Magellan Diagnostics Pleads Guilty to Criminal FDCA Charges

BOSTON –Magellan Diagnostics, Inc., a medical device company headquartered in Billerica, Mass., pleaded guilty today in federal court in Boston to criminal charges relating to its concealment of a device malfunction that produced inaccurately low lead test results for tens of thousands of children and other patients. 

Magellan pleaded guilty to two counts of introducing a misbranded medical device into interstate commerce, in violation of the federal Food, Drug and Cosmetic Act (FDCA). United States District Judge Patti B. Saris scheduled sentencing for Oct. 9, 2024. 

According to the plea agreement, Magellan also has agreed to pay a $28.1 million fine, $10.9 million in forfeiture, and a minimum of $9.3 million to compensate patient victims.   

Magellan’s LeadCare Ultra and LeadCare II devices detected lead levels and lead poisoning in the blood of children and adults using either venous (i.e., blood draws through the arm) or fingerstick samples. LeadCare II, which was predominantly used to test fingerstick samples, accounted for more than half of all blood lead tests conducted in the United States from 2013 through 2017. LeadCare Ultra was predominantly used to test venous samples.

Magellan admitted today that it failed to timely notify the FDA about a serious malfunction that caused the company’s LeadCare devices to produce inaccurate blood lead level results when used to test venous blood samples.
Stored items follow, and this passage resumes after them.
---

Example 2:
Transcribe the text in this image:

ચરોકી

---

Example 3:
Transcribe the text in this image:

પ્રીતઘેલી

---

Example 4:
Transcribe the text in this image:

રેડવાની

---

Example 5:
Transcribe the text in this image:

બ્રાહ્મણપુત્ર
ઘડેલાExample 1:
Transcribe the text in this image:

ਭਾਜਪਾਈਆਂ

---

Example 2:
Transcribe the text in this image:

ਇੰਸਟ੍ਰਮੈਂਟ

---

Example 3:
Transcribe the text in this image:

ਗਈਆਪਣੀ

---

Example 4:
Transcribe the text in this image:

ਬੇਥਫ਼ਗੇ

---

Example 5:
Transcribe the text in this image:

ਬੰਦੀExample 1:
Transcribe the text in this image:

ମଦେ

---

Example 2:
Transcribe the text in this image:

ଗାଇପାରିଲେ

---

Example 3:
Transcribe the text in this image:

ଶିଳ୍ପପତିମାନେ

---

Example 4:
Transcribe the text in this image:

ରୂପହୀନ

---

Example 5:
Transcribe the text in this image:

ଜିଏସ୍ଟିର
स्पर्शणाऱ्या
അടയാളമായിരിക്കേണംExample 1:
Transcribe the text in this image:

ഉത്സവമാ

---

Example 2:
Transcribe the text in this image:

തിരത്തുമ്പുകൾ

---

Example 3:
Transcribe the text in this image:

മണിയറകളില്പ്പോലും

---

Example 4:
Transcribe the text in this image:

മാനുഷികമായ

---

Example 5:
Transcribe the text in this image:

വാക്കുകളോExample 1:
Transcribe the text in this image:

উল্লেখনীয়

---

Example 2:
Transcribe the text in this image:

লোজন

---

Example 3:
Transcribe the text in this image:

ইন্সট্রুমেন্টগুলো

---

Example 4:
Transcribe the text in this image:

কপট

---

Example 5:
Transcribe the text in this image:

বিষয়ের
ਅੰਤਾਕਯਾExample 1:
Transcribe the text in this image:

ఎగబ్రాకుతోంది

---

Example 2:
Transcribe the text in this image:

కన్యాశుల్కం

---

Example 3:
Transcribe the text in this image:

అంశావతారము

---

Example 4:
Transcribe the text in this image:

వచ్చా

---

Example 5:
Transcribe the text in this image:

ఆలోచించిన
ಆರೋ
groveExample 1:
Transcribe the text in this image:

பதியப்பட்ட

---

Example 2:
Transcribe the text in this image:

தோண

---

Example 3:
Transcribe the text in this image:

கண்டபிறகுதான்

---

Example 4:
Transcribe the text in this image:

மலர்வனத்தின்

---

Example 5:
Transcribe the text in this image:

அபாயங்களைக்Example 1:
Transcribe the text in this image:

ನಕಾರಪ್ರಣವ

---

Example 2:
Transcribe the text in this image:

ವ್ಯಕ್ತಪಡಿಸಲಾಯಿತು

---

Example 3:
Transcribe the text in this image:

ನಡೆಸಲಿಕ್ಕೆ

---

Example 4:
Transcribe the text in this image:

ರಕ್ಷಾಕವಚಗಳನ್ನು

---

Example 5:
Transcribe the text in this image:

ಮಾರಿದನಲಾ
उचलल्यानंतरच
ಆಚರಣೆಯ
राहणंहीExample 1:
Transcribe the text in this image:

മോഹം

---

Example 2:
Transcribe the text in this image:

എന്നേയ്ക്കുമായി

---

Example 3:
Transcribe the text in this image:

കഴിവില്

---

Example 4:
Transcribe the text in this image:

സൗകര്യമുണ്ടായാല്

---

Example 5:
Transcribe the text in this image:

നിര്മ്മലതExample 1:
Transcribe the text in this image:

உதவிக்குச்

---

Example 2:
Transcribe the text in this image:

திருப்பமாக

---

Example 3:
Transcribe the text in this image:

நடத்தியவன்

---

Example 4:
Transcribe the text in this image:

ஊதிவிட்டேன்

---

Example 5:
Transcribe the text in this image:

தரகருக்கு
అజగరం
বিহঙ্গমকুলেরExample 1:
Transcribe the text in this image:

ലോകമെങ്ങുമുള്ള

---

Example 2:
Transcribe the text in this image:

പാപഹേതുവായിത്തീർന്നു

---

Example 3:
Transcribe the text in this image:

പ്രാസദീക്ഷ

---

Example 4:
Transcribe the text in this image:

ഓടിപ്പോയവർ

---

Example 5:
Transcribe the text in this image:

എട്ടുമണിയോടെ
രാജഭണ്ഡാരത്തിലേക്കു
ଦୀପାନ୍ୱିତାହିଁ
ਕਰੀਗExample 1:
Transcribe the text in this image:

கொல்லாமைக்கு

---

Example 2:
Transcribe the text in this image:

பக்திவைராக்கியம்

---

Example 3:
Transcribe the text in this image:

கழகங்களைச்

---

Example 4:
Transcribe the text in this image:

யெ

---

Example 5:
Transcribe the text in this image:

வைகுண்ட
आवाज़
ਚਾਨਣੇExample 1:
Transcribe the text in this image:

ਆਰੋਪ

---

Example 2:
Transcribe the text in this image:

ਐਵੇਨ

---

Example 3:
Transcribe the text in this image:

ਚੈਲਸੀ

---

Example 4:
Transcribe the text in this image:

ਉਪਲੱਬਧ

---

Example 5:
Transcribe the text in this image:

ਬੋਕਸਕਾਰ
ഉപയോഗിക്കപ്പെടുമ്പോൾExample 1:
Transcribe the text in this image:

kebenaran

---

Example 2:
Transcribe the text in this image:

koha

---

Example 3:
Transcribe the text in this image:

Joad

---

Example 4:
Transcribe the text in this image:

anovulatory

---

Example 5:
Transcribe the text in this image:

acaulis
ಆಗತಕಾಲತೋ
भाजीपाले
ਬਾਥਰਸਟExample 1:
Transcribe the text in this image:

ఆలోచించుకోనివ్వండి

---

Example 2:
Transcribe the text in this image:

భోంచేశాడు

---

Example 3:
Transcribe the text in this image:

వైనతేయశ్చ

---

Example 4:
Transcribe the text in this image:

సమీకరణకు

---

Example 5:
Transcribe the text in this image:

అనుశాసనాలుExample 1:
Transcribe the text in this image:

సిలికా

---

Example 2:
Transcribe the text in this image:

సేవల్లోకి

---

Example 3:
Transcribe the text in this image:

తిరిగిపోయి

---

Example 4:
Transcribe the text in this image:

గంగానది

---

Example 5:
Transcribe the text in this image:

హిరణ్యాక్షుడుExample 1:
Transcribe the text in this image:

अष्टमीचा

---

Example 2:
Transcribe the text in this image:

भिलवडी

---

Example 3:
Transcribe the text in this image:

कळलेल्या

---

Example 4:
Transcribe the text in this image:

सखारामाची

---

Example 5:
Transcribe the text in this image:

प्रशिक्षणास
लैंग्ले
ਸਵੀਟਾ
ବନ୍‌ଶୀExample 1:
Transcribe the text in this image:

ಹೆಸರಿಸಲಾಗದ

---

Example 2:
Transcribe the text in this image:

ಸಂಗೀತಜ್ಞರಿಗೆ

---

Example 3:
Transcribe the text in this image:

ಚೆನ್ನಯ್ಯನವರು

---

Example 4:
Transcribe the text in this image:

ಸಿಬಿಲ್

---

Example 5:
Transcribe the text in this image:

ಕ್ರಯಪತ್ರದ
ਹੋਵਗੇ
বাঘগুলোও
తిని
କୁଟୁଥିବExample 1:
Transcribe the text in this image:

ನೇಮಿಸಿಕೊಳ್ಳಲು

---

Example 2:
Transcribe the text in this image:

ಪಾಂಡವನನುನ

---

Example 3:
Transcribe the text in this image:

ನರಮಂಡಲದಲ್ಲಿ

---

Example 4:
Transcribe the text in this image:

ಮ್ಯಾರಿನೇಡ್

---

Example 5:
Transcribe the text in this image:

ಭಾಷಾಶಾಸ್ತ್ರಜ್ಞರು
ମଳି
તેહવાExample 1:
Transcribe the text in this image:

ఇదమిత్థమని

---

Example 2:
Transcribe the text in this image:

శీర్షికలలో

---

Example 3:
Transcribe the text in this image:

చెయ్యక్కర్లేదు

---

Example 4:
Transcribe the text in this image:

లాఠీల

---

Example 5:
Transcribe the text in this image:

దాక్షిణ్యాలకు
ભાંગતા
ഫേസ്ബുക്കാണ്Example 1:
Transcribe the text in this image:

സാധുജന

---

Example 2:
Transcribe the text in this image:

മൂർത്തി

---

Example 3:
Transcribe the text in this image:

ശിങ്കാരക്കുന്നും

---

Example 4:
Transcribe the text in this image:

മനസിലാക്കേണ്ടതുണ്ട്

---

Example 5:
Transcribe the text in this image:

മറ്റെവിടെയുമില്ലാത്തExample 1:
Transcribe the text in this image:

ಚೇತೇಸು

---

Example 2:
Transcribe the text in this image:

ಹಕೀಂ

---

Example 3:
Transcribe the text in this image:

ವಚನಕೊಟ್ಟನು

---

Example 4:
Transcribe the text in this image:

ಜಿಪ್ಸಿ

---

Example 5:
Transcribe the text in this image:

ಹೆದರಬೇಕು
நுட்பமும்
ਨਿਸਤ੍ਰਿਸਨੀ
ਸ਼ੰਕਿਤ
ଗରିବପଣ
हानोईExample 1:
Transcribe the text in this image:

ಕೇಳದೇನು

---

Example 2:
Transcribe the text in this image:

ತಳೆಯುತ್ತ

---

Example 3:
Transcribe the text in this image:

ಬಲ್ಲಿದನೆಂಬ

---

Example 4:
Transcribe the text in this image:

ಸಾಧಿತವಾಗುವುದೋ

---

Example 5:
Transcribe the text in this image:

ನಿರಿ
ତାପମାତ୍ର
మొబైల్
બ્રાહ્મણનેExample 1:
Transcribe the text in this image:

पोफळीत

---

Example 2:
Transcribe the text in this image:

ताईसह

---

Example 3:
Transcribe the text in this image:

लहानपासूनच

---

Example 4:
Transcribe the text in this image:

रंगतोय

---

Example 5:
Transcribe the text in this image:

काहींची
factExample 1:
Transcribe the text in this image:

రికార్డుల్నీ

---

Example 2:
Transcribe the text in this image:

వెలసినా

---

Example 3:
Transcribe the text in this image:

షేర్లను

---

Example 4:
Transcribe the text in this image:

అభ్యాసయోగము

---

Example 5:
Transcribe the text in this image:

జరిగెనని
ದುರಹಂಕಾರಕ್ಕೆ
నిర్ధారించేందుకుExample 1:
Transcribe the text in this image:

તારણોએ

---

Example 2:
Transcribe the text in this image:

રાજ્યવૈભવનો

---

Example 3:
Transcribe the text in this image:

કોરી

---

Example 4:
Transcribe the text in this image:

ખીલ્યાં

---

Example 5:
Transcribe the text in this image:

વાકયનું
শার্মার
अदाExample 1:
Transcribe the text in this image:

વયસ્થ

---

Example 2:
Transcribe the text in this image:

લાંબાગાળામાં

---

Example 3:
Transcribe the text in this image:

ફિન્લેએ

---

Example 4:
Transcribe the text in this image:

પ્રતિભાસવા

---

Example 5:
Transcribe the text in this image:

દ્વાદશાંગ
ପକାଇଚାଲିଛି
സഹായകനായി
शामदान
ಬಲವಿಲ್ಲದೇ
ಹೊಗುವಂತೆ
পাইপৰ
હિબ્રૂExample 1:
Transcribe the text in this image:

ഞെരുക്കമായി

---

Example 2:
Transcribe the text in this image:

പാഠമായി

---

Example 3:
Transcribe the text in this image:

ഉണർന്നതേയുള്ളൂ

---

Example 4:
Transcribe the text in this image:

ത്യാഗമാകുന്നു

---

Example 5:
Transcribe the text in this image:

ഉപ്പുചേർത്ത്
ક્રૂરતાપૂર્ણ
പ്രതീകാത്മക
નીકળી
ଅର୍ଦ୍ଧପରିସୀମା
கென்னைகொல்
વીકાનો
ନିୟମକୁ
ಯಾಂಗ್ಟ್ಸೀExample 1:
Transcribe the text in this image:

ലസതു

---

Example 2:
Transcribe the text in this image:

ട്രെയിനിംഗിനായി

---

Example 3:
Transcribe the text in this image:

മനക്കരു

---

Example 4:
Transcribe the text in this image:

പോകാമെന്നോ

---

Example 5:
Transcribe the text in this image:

Magellan also admitted that it changed the user instructions for the LeadCare devices without prior FDA notice or approval. 

Magellan first learned that a malfunction in its LeadCare Ultra device could cause inaccurate lead test results – specifically, lead test results that were falsely low – during the FDA clearance process in June 2013. Magellan, however, released LeadCare Ultra to the market in late 2013 without informing customers or the FDA of the malfunction. In August 2014, LeadCare Ultra customers independently discovered the malfunction and complained about inaccurate results. FDA regulations required the company to file a medical device report about the malfunction within 30 days, but Magellan did not do so. 

In November 2014, Magellan sent a letter to its LeadCare Ultra customers advising them of the malfunction and recommending that they wait 24 hours before running their tests. This contradicted the instructions for use approved by the FDA. Magellan did not, however, report the malfunction to the FDA or advise the FDA of its change to the instructions until April 2015, nearly 21 months after Magellan discovered the malfunction and almost 8 months after customers discovered the malfunction on their own. 

Magellan’s testing in 2013 also indicated that the same malfunction affected the LeadCare II device when it was used to test venous samples. Magellan, however, did not notify the FDA about the LeadCare II malfunction until November 2016. 

In August 2015, Magellan changed the label instructions for the LeadCare Ultra device to require users to wait 24 hours before using the device to test blood samples, rather than testing the samples immediately. FDA regulations required the company to provide advance notice of the label change and file necessary reports of device correction, but Magellan did neither.   

The FDA ultimately found that the LeadCare devices could not accurately test venous samples, leading to a recall of all LeadCare devices using venous samples and a warning to the public not to use LeadCare Ultra, LeadCare II or LeadCare Plus for testing venous blood samples because of the malfunction and a recommendation that doctors retest certain patients

According to the Centers for Disease Control and Prevention (CDC), there is no safe level of lead in the blood. Lead exposure may cause irreversible lifelong physical and mental health problems. Young children and pregnant women are most vulnerable to lead exposure, especially those from low-income households and those who live in housing built before 1978 because those homes are more likely to contain lead-based paint and have fixtures containing lead. 

As part of the criminal resolution, Magellan has agreed to compensate all patients who were demonstrably harmed for the pecuniary damages they suffered as a result of the malfunction in Magellan’s blood lead testing devices. If you or a family member believe you received an inaccurate blood lead test result from a LeadCare device between 2013–2017, please complete the questionnaire located on the FBI’s website at www.fbi.gov/MagellanCaseInquiry. Information about the status of the case is located on the U.S. Attorney’s Office website: https://www.justice.gov/usao-ma/victim-and-witness-assistance-program/magellan-diagnostics-inc. 

Acting U.S. Attorney Joshua S. Levy; Fernando McMillan, Special Agent in Charge of the Food and Drug Administration, Office of Criminal Investigations, New York Field Office; Jodi Cohen, Special Agent in Charge of the Federal Bureau of Investigation, Boston Division; and Roberto Coviello, Special Agent in Charge for the U.S. Department of Health and Human Services, Office of Inspector General made the announcement today. Assistant U.S. Attorneys James Herbert, Kelly Lawrence, and Leslie Wright of the Criminal Division are prosecuting the case.